The efficiency effort, combined with the higher sales, has improved store profitability by 500 basis points, Condos said. “When sales and profits are improving, typically franchisees are much happier,” he said. “Our role is to create a model that provides a profitable business for the franchisee, and help them reinvest in the business.”

The company and its operators have a big opportunity in the coming years with remodels. Many brands are remodeling their store bases, as consumers drift toward chains with upgraded facilities. Condos estimates a third of Arby’s locations could use a remodel.

Arby’s is putting the finishing touches on how that remodel program will work. The company tested 14 remodeled restaurants in Greensboro, North Carolina, and Erie, Pennsylvania, and Condos said sales results “were extremely positive.” The company then cut some costs from the remodels, and tested sites in Huntsville, Alabama, and Salt Lake City. 
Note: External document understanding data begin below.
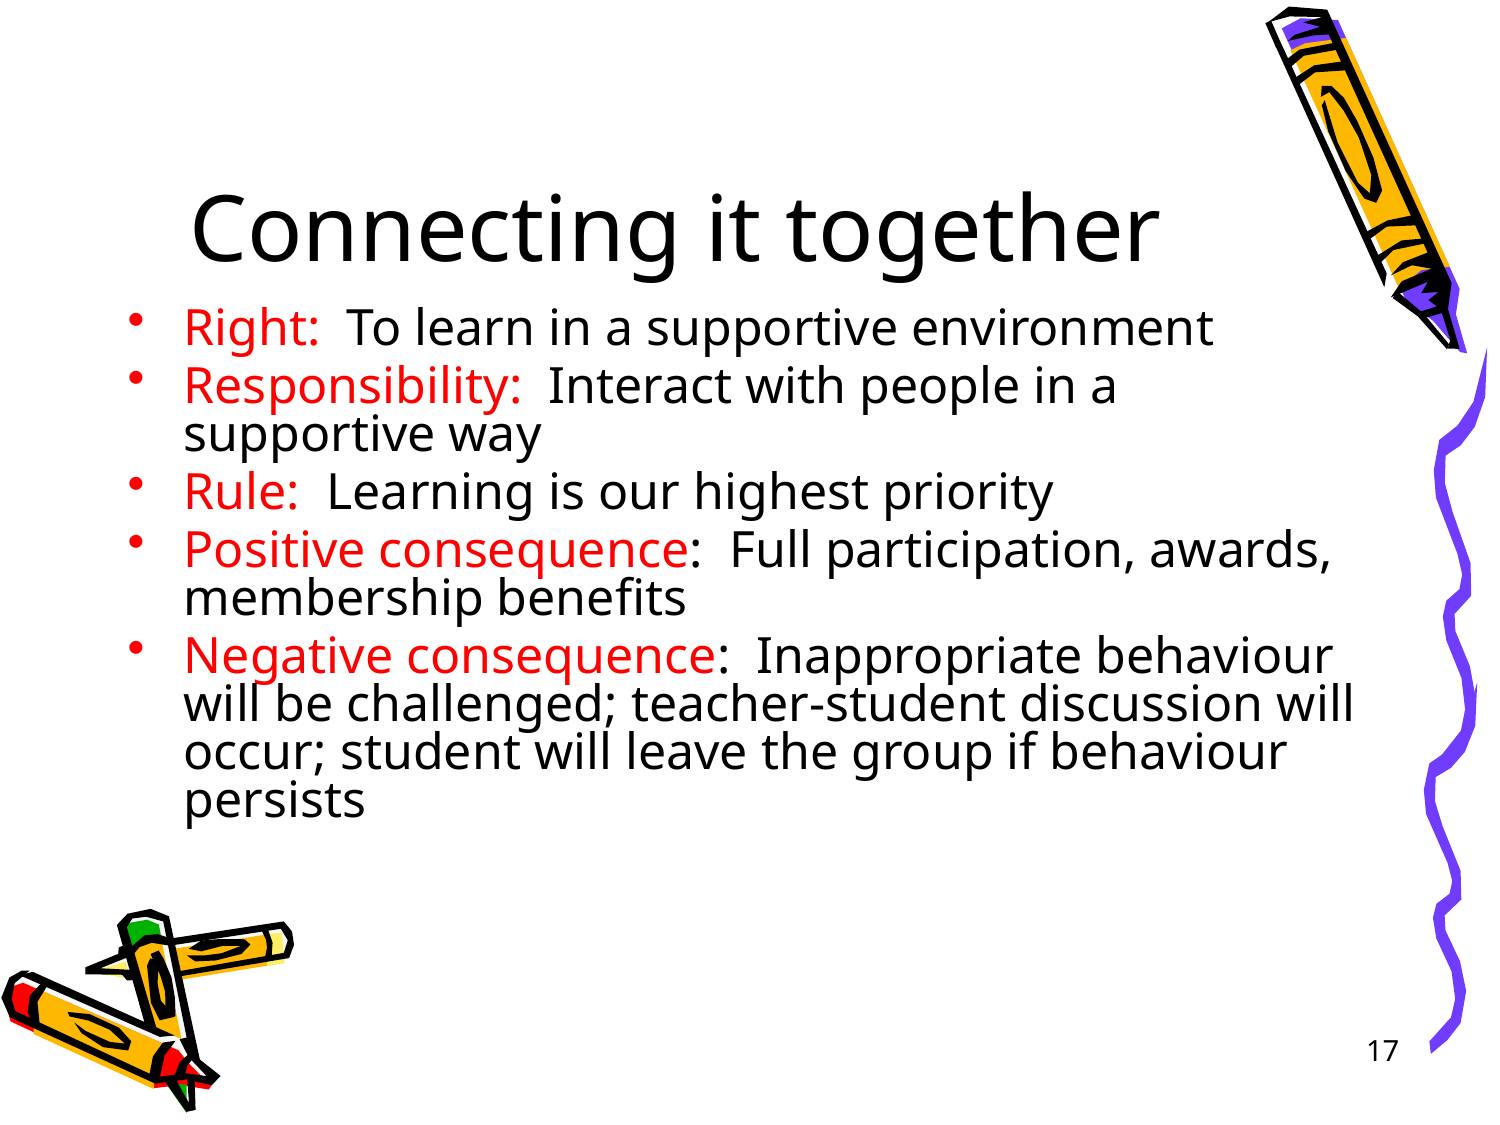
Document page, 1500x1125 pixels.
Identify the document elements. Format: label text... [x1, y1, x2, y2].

list Right: To learn in a supportive environment Responsibility: Interact with people in a supportive way Rule: Learning is our highest priority Positive consequence: Full participation, awards, membership benefits Negative consequence: Inappropriate behaviour will be challenged; teacher-student discussion will occur; student will leave the group if behaviour persists [112, 299, 1376, 901]
title Connecting it together [112, 24, 1240, 288]
slide_number 17 [1101, 1024, 1415, 1101]
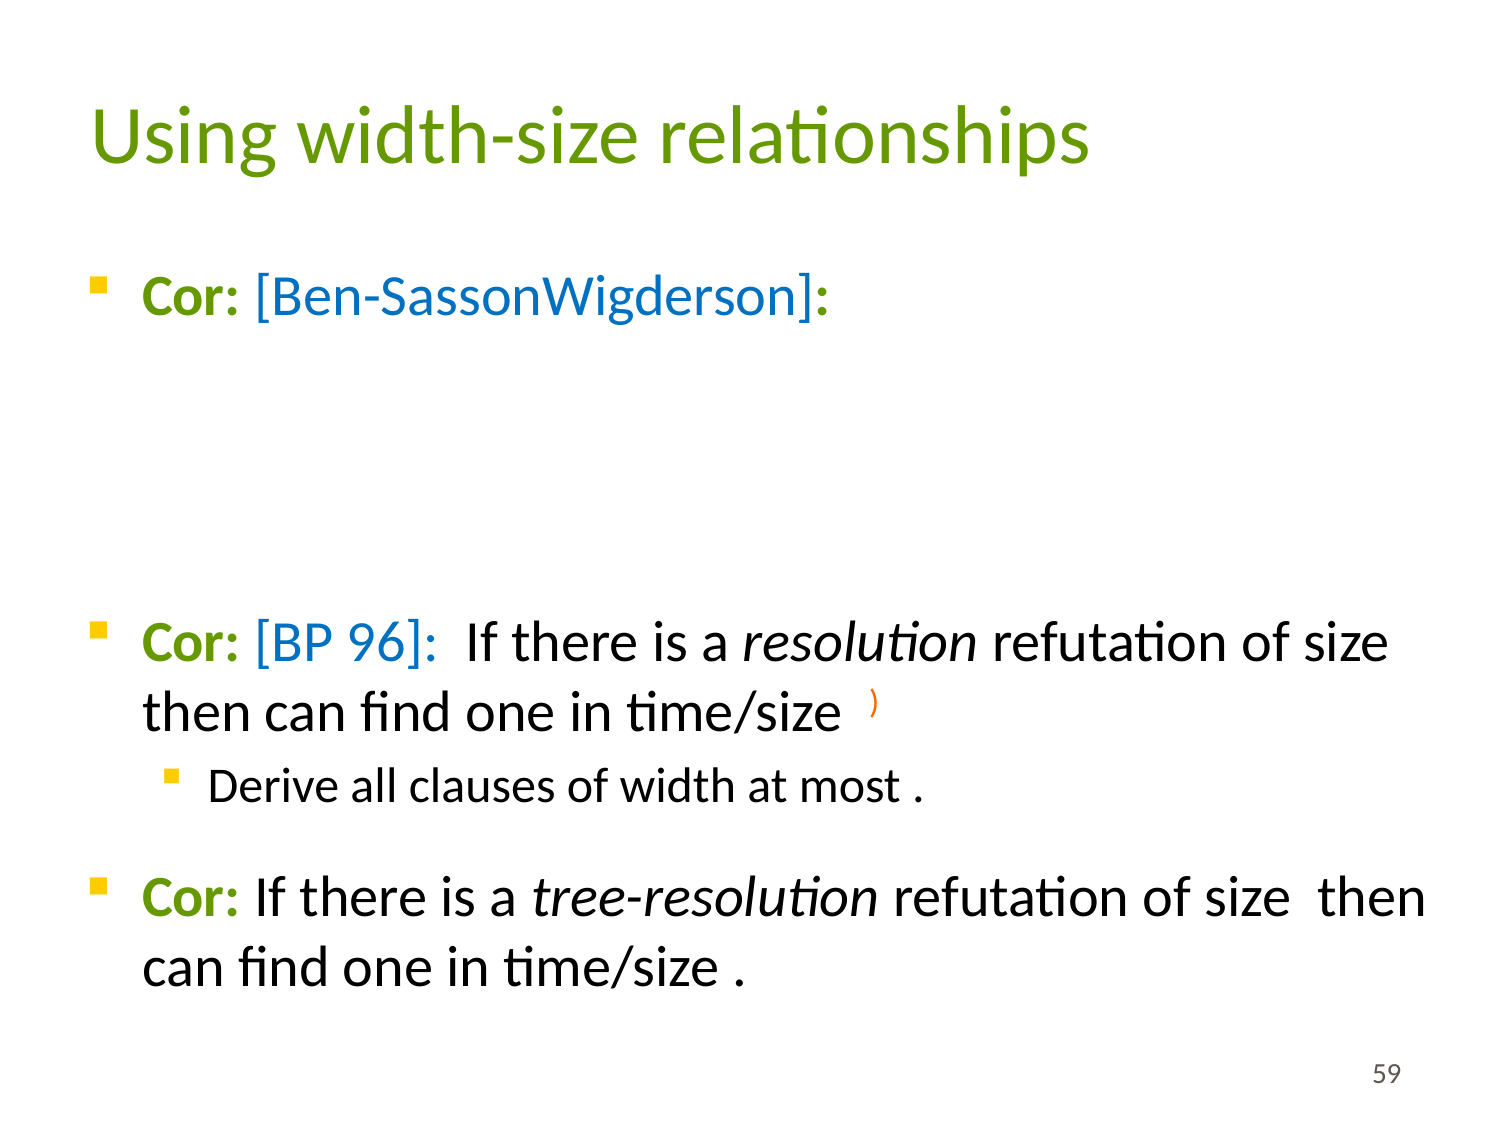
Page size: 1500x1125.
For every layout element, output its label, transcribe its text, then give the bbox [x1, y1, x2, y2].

title Using width-size relationships [75, 37, 1350, 188]
slide_number 59 [1104, 1037, 1417, 1097]
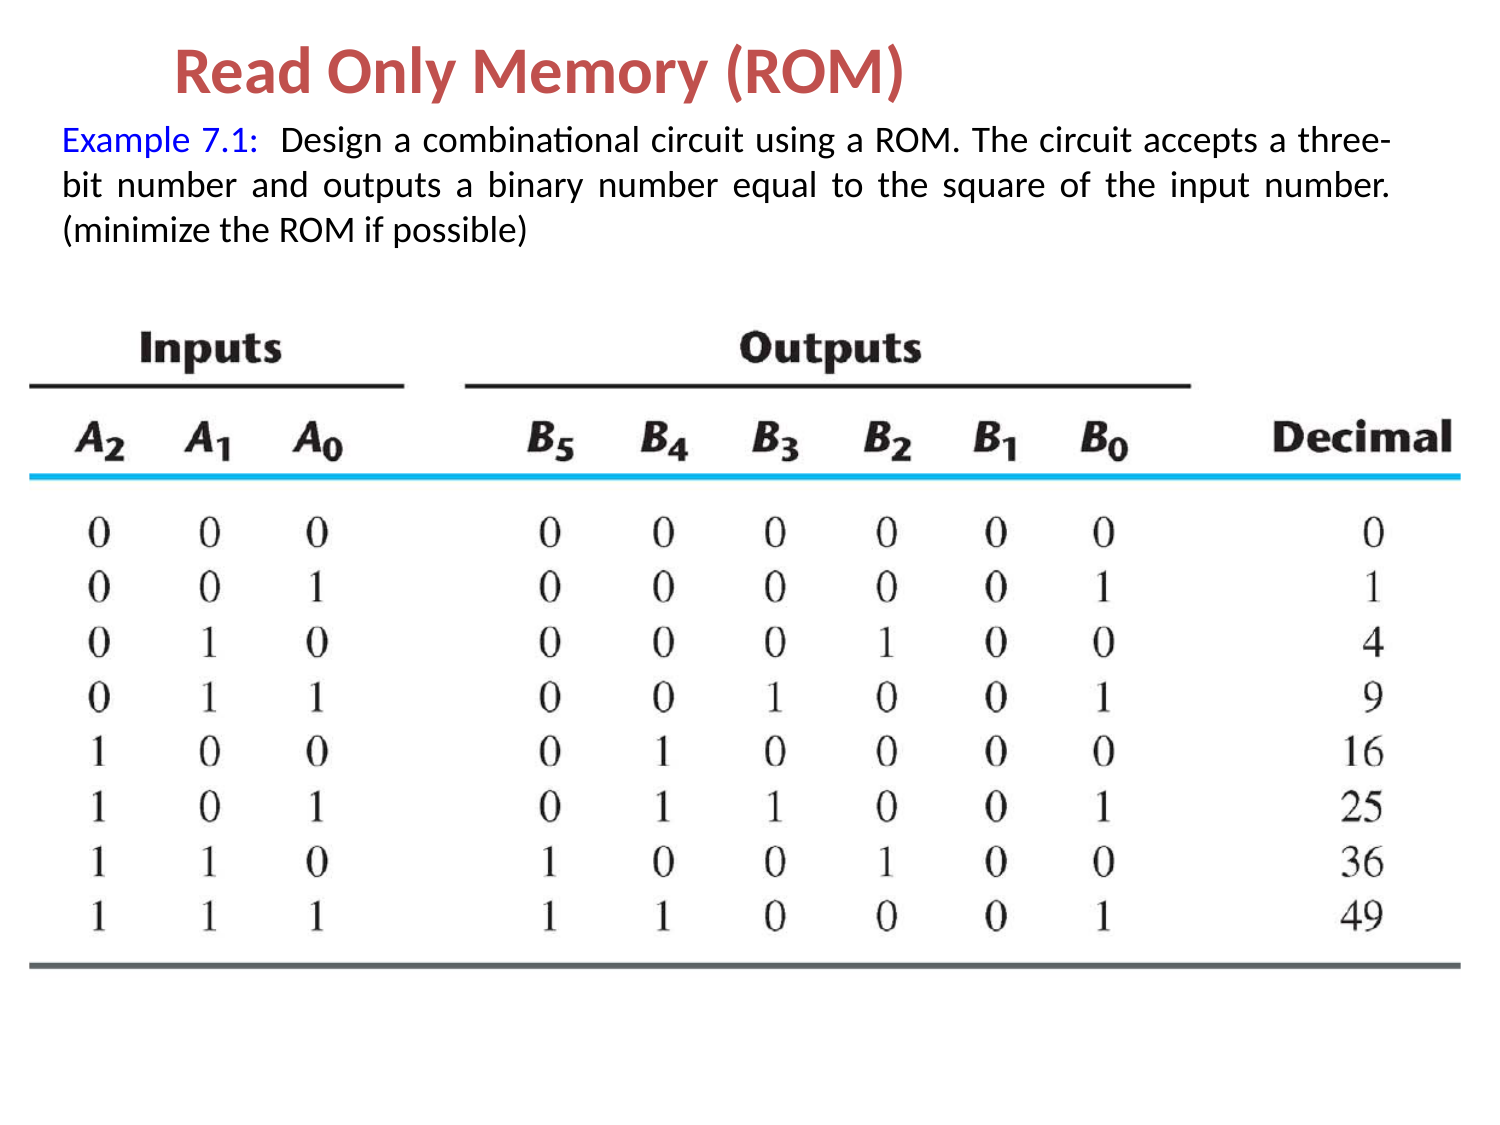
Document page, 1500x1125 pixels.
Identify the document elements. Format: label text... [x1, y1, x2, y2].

picture [29, 479, 1461, 980]
text_box Example 7.1: Design a combinational circuit using a ROM. The circuit accepts a three-bit number and outputs a binary number equal to the square of the input number. (minimize the ROM if possible) [47, 107, 1408, 258]
text_box Read Only Memory (ROM) [159, 31, 1459, 109]
picture [29, 314, 1461, 474]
“They need to do a lot of remodeling in the system,” Davis said. “That’s the big opportunity I see in the system for the brand.” Arby’s presented the latest remodel version to operators in May, with a tour of Huntsville locations. The company planned to take feedback, make tweaks and then release that program to the operators.

Franchisees say changes in the Arby’s system haven’t been just cosmetic. They say that management, under Brown, Condos and Chief Marketing Officer Rob Lynch, has sought to get feedback and encourage cooperation. . “They want to cooperate in a long-term manner with franchisees,” Davis said. “That affects the whole system. So far we’re really happy.”

The happier franchisees are more willing to develop, and Arby’s is intensifying those efforts. The company is rebuilding its development team, recruiting franchise development specialists and real estate specialists. “We’re very optimistic about future development,” Condos said. “There is plenty of room for additional Arby’s.”

The company is also developing some new units itself, in core markets. That’s also a big change: Three years ago, following the decline in its unit volumes, leases for many company stores had been looking rather costly—the expensive leases were the legacy of its acquisition of big franchisee RTM Restaurant Group in 2005. 

“There’s going to be a limited amount of company development, primarily to help show the confidence we have in the brand,” Condos said.